▸ **What to do**: Here, the job is to give back every entry below unchanged, omitting pictures.

Collected data entries:

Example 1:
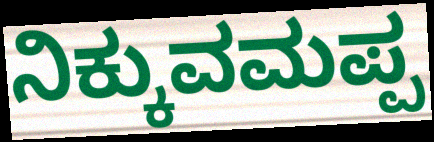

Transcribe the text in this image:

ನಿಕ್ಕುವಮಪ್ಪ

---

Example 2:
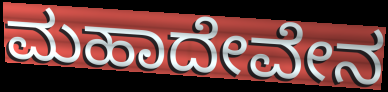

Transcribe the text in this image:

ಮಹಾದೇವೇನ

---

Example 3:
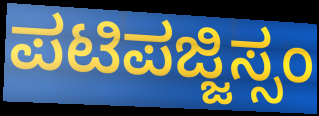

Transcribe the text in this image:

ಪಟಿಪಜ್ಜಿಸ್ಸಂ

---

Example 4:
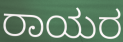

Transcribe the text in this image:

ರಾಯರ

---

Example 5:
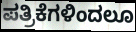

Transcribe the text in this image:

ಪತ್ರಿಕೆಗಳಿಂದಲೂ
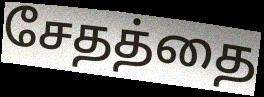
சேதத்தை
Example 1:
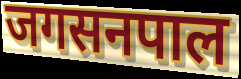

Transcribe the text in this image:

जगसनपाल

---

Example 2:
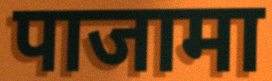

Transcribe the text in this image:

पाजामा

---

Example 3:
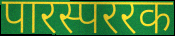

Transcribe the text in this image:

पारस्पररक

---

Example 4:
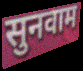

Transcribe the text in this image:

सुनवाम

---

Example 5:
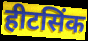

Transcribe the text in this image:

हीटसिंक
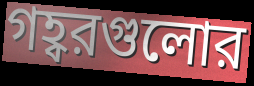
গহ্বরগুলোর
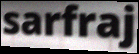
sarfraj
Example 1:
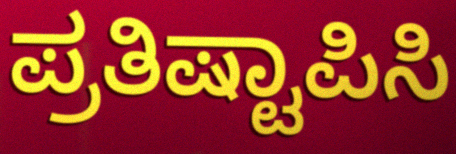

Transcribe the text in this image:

▸ **Output of the exercise**:
Example 1:

Transcribe the text in this image:

ನಿಕ್ಕುವಮಪ್ಪ

---

Example 2:

Transcribe the text in this image:

ಮಹಾದೇವೇನ

---

Example 3:

Transcribe the text in this image:

ಪಟಿಪಜ್ಜಿಸ್ಸಂ

---

Example 4:

Transcribe the text in this image:

ರಾಯರ

---

Example 5:

Transcribe the text in this image:

ಪತ್ರಿಕೆಗಳಿಂದಲೂ
சேதத்தை
Example 1:

Transcribe the text in this image:

जगसनपाल

---

Example 2:

Transcribe the text in this image:

पाजामा

---

Example 3:

Transcribe the text in this image:

पारस्पररक

---

Example 4:

Transcribe the text in this image:

सुनवाम

---

Example 5:

Transcribe the text in this image:

हीटसिंक
গহ্বরগুলোর
sarfraj
Example 1:

Transcribe the text in this image:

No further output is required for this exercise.